The Monsters dressed three first-round picks (defenseman Zach Werenski and forwards Sonny Milano and Kerby Rychel). They had 97 points before a 15-2 playoff run that ended with them winning their final nine games. They won 24 of their final 28 games in all. Twelve Lake Erie players also dressed for at least one game with the Blue Jackets.
Monsters rookie Oliver Bjorkstrand, a 21-year-old third-round pick (No. 89) in the 2013 NHL Draft by Columbus, scored with 1.9 seconds remaining in overtime of Game 4 to win the Calder Cup. He is the poster boy for player development.
Bjorkstrand's growth illustrates the steps that Blue Jackets prospects took. After a 17-goal regular season, he won the Jack A. Butterfield Trophy as MVP of the AHL playoffs after scoring 10 goals and 16 points in 17 games. His three overtime goals are an AHL postseason record, and he tied the league's playoff record with six game-winning goals.
Grinding out nearly four rounds and two months of playoff hockey is a rare experience for most prospects. NHL teams also love winners, and a Calder Cup championship on a young player's resume is bound to garner attention.
"It's going to be a huge opportunity for everybody going forward, and every team around the League is going to want them," forward Josh Anderson said.
AHL playoff hockey is the next-closest experience to skating in the NHL for young players in terms of on-ice competition, but the Monsters also had a taste of NHL-style attention as well. They played in front of huge crowds throughout the postseason, and Game 4 drew the second-largest crowd in AHL playoff history (20,103 watched the Chicago Wolves at Philadelphia Phantoms in Game 4 of the Calder Cup Finals at Wachovia Center on June 10, 2005) and the largest to ever attend a hockey game in Ohio.
Lake Erie averaged 11,045 during the postseason while the Monsters pursued the first hockey championship for Cleveland since 1964.
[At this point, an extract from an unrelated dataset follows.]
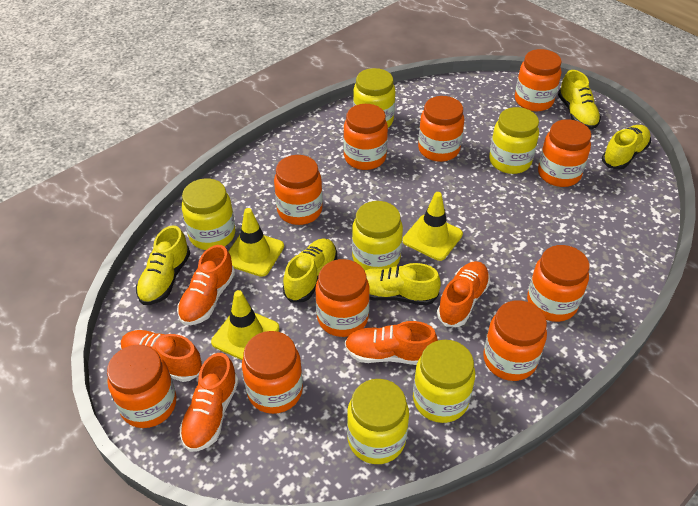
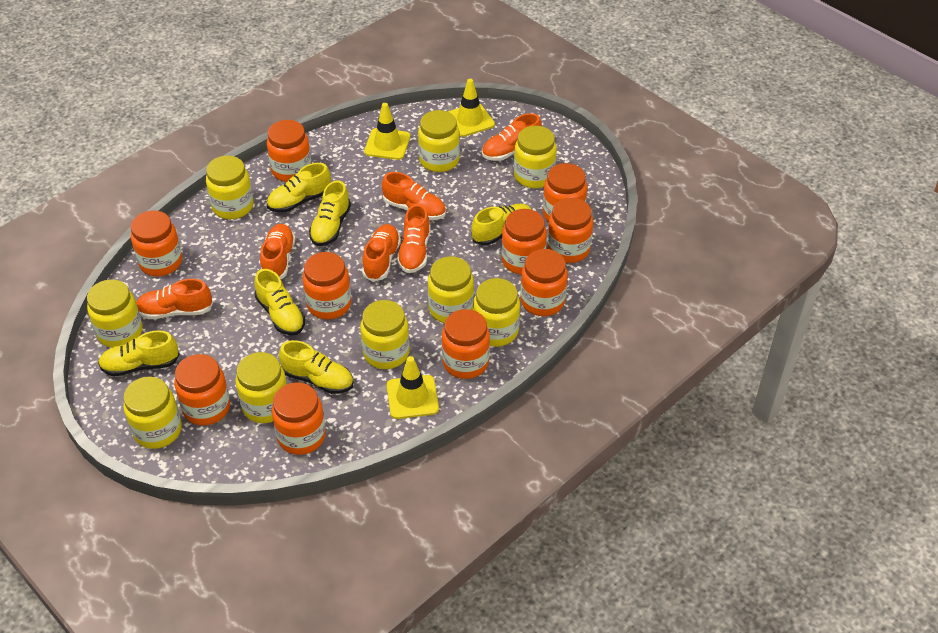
orange shoe: [121,330,202,382] [177,245,235,325] [180,353,239,452] [345,321,438,365] [437,261,490,327] = 5 -> [136,279,213,319] [260,224,295,279] [362,224,401,282] [382,172,446,220] [397,204,430,273] [482,113,542,161] = 6
yellow jar: [182,178,235,250] [347,379,409,464] [352,201,403,270] [353,68,395,128] [413,340,475,423] [489,107,539,174] = 6 -> [87,279,143,348] [124,377,182,449] [206,156,253,219] [236,352,287,423] [360,300,410,369] [418,110,460,172] [428,256,474,323] [473,278,520,347] [514,126,557,188] = 9
yellow shoe: [136,226,190,305] [283,238,337,302] [365,263,441,305] [558,70,601,130] [602,125,651,170] = 5 -> [98,330,180,377] [254,269,305,335] [267,163,331,213] [279,340,354,394] [309,180,351,246] [472,204,532,246] = 6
"Twenty-thousand people, to win it with [1.9 seconds] left, just unbelievable," said Rychel, who was selected by Columbus with the 19th pick in the 2013 draft. "[Playoff hockey brings] such high-pressure situations. Every play is huge, no matter what time of the game it is or which game in a series it is."
Werenski, 18, joined the Monsters late in the regular season out of the University of Michigan. He fit in immediately and ended the playoffs second among AHL defensemen in scoring with 14 points (five goals, nine assists) in 17 games.